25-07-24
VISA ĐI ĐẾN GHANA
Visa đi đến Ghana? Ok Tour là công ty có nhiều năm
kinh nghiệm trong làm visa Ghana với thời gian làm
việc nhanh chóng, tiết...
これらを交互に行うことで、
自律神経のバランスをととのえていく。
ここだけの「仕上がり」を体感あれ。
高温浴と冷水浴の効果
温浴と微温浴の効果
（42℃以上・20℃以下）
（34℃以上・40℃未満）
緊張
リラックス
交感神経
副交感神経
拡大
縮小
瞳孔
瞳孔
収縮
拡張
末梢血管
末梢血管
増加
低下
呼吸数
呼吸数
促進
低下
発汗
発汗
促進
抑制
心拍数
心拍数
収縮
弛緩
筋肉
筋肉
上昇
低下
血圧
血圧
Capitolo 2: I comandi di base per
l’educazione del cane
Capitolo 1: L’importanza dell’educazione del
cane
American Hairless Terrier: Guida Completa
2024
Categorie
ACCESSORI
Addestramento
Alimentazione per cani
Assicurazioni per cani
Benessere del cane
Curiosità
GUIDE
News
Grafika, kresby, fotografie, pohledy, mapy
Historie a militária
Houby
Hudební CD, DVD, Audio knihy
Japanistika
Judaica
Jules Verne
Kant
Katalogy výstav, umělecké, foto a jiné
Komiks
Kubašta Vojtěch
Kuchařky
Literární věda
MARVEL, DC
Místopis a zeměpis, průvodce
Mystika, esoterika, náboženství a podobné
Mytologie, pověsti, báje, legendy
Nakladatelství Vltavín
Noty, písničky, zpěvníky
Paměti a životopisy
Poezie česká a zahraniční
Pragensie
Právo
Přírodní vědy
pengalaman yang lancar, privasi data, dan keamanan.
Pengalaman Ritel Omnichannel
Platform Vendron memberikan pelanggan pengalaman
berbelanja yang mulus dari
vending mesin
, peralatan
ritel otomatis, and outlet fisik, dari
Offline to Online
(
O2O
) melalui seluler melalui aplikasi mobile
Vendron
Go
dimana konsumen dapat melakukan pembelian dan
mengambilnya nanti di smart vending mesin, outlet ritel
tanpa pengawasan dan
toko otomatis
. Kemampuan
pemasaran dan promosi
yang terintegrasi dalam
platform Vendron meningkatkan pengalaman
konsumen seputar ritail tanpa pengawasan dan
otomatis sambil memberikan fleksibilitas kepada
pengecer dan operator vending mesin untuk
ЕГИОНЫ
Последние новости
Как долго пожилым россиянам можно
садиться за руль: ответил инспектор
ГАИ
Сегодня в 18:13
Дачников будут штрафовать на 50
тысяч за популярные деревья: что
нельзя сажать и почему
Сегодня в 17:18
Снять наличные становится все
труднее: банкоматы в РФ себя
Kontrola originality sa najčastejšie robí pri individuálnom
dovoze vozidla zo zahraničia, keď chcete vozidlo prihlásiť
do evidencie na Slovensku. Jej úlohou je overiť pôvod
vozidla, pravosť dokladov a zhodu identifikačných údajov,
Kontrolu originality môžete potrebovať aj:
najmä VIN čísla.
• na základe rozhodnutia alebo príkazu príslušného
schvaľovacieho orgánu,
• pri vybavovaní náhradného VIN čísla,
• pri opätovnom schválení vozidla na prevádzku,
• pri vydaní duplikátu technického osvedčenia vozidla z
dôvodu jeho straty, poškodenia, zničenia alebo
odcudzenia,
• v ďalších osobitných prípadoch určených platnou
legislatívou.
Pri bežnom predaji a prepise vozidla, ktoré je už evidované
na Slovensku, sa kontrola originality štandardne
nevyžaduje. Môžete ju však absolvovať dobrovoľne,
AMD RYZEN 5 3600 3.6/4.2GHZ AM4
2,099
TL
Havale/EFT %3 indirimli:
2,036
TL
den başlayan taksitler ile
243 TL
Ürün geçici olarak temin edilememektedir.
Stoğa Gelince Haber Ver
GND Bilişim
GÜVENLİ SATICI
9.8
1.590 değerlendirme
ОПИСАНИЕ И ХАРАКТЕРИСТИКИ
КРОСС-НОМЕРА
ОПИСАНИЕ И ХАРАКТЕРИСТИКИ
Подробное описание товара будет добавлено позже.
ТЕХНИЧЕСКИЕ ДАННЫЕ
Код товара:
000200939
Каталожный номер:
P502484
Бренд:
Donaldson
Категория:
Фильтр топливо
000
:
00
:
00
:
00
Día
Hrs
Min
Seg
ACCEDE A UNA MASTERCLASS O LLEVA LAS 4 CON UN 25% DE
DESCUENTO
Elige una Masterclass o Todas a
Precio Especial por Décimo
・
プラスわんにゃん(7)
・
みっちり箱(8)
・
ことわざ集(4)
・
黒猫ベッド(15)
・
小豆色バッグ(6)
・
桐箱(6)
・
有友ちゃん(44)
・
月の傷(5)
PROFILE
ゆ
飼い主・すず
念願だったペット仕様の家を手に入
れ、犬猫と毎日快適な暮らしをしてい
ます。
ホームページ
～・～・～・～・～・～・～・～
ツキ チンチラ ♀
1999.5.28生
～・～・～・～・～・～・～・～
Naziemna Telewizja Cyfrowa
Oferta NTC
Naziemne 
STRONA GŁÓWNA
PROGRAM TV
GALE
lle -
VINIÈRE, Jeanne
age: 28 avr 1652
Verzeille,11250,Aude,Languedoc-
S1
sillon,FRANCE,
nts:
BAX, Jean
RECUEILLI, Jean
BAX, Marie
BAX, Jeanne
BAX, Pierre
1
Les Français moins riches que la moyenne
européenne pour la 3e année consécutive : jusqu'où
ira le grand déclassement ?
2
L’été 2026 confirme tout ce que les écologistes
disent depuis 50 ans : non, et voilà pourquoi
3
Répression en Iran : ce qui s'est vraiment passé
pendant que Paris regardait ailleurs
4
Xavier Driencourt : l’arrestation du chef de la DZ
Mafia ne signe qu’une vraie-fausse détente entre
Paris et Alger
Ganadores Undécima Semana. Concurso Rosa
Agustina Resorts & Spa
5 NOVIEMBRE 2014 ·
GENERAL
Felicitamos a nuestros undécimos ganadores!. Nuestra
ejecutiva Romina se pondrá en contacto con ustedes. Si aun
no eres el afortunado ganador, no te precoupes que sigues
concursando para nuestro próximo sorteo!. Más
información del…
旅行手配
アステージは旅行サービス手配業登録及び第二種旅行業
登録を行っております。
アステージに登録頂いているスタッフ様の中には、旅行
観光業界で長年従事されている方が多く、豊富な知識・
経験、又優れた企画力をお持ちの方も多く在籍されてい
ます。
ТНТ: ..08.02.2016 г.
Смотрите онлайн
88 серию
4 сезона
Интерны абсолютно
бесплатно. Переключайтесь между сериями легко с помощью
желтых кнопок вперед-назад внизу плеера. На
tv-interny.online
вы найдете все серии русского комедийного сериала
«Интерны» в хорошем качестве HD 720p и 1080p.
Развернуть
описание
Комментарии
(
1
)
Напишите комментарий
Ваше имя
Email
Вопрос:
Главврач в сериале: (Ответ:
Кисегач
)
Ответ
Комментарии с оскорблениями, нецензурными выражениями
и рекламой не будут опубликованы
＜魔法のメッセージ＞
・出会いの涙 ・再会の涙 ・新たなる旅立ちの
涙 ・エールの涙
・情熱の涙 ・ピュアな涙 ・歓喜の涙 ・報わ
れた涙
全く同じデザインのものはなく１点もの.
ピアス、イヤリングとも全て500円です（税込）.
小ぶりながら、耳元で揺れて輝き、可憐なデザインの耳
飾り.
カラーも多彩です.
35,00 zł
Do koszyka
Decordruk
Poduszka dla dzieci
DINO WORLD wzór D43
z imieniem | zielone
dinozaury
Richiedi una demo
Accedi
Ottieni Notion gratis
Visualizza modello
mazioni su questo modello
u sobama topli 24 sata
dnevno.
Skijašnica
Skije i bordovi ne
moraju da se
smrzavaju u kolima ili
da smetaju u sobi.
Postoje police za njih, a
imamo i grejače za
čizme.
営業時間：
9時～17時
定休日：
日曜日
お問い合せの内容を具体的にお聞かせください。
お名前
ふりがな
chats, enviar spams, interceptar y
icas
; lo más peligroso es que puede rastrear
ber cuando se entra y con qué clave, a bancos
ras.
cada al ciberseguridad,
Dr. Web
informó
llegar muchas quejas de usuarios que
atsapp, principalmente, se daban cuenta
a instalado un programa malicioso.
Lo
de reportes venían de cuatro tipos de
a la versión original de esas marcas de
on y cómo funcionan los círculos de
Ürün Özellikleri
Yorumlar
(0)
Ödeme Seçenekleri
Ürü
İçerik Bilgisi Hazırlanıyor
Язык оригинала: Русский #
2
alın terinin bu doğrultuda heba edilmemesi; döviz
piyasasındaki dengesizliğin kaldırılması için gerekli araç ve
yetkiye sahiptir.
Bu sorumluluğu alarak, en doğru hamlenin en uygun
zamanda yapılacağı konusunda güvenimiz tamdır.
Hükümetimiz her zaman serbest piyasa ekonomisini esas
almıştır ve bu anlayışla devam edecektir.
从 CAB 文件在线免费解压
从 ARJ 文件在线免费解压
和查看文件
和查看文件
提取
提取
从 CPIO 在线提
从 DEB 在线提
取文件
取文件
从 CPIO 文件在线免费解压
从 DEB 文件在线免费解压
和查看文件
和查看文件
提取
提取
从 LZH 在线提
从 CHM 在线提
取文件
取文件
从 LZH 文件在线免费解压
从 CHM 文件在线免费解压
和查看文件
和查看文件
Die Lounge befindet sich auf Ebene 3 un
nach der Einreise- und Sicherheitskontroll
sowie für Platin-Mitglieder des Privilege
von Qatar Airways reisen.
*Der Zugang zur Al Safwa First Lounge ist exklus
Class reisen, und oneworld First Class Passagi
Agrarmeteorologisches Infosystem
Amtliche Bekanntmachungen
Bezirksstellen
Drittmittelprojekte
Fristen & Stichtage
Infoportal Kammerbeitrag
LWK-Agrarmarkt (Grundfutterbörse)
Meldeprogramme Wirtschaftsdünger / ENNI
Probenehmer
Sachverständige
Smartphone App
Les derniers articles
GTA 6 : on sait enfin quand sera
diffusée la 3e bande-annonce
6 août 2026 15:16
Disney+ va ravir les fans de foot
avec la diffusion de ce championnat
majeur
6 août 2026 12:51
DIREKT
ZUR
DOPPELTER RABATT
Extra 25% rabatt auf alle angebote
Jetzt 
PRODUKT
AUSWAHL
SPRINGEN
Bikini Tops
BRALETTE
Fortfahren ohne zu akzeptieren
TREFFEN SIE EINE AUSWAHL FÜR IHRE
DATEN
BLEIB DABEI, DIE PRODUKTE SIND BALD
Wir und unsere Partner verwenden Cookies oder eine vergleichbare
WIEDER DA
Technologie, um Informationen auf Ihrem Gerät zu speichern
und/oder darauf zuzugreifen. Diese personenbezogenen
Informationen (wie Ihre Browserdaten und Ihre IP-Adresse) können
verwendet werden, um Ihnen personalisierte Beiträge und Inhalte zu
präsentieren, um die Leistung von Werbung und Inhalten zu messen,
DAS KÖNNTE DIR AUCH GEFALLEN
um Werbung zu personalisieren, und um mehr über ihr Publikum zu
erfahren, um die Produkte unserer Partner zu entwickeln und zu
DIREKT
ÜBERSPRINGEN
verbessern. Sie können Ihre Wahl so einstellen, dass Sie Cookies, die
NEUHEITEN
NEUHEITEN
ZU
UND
****************
• _The problem_: Look through the records for the string "outlet". Copy every line that has it.

• _Written answer_:
ritel otomatis, and outlet fisik, dari
mengambilnya nanti di smart vending mesin, outlet ritel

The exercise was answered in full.